Data records ::
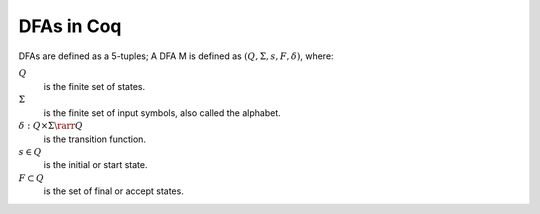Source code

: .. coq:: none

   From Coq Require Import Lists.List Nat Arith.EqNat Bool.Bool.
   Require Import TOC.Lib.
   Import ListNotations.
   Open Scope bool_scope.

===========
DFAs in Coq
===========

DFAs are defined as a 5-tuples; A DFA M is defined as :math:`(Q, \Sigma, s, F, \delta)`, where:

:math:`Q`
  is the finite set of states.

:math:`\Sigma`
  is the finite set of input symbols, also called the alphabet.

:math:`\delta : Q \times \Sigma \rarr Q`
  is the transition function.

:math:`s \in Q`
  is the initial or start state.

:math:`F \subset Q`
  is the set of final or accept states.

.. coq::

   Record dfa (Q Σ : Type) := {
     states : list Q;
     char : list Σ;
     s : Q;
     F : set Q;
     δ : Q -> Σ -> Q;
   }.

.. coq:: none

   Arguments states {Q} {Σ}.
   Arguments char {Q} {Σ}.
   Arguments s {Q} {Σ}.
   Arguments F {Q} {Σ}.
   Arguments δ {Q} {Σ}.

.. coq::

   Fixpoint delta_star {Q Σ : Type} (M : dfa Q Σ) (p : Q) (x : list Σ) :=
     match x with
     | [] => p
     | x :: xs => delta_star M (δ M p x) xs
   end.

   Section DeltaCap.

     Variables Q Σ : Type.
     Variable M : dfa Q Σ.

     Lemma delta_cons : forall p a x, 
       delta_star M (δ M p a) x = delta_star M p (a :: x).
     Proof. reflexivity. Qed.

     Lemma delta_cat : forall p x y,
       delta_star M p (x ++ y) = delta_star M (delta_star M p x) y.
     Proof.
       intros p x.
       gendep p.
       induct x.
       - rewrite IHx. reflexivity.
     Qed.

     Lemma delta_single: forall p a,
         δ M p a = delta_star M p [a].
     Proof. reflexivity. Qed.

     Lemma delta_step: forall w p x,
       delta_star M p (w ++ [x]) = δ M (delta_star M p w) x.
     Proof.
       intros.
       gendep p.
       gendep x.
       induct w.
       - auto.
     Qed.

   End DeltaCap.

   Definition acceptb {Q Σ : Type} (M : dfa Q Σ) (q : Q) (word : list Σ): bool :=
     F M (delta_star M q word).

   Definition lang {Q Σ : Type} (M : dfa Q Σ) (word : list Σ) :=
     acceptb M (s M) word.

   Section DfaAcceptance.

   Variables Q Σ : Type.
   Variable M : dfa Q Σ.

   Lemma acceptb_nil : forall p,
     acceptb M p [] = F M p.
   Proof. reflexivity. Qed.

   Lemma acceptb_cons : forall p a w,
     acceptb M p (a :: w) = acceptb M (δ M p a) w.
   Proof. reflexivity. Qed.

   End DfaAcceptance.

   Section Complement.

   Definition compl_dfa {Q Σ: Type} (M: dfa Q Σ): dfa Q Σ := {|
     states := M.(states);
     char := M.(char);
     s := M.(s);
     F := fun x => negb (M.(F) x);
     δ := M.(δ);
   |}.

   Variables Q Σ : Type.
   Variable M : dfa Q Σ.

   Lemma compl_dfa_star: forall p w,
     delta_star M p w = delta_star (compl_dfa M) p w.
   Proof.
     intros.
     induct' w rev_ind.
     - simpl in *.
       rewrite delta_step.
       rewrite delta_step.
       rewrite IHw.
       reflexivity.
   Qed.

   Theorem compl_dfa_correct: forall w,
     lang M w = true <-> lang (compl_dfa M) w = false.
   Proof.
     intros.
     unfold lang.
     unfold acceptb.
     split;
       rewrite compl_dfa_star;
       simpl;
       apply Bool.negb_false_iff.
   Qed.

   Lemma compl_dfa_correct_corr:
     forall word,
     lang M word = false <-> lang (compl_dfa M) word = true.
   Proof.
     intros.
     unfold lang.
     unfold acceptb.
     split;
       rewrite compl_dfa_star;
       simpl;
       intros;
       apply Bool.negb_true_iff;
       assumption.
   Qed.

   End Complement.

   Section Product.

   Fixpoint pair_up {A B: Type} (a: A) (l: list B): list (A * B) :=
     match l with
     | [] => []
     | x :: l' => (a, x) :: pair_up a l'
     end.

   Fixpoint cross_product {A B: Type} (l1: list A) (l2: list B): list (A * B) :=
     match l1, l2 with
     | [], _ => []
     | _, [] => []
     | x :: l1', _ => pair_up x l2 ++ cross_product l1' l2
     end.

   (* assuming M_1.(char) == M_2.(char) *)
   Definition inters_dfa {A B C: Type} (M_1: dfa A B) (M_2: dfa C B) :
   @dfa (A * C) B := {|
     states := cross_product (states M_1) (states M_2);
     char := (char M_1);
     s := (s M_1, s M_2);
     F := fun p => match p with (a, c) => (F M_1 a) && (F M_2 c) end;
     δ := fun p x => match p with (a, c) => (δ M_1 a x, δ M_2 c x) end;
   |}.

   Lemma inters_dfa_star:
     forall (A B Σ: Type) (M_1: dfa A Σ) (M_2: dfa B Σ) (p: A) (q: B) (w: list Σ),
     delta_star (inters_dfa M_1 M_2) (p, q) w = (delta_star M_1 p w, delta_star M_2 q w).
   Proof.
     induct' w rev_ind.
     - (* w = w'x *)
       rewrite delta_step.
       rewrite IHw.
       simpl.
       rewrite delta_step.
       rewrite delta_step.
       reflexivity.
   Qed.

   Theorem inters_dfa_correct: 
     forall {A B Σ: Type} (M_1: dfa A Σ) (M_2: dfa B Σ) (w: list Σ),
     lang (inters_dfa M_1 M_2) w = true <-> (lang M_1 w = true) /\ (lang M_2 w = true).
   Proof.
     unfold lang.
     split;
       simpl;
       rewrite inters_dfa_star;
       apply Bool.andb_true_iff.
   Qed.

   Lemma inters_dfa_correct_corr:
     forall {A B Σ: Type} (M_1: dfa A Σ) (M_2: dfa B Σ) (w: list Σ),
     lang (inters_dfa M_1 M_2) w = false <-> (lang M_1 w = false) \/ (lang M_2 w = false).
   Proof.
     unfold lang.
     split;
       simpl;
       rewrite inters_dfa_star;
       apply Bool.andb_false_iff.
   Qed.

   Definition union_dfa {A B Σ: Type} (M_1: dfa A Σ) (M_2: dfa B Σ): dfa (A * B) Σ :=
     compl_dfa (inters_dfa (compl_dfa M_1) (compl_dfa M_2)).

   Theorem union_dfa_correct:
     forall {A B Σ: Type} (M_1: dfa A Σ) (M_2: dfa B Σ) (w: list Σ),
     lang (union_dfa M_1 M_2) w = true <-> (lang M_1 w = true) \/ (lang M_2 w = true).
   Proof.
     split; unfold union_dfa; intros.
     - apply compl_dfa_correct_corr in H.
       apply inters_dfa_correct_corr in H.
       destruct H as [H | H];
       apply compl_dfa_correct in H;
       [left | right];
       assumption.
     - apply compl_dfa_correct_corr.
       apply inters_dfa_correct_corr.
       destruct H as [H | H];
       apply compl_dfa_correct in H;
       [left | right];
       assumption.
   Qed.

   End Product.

Task instructions ::
Gather every line from the listing above in which the word "with" appears.

Exercise response ::
     match x with
     match l with
     match l1, l2 with
     F := fun p => match p with (a, c) => (F M_1 a) && (F M_2 c) end;
     δ := fun p x => match p with (a, c) => (δ M_1 a x, δ M_2 c x) end;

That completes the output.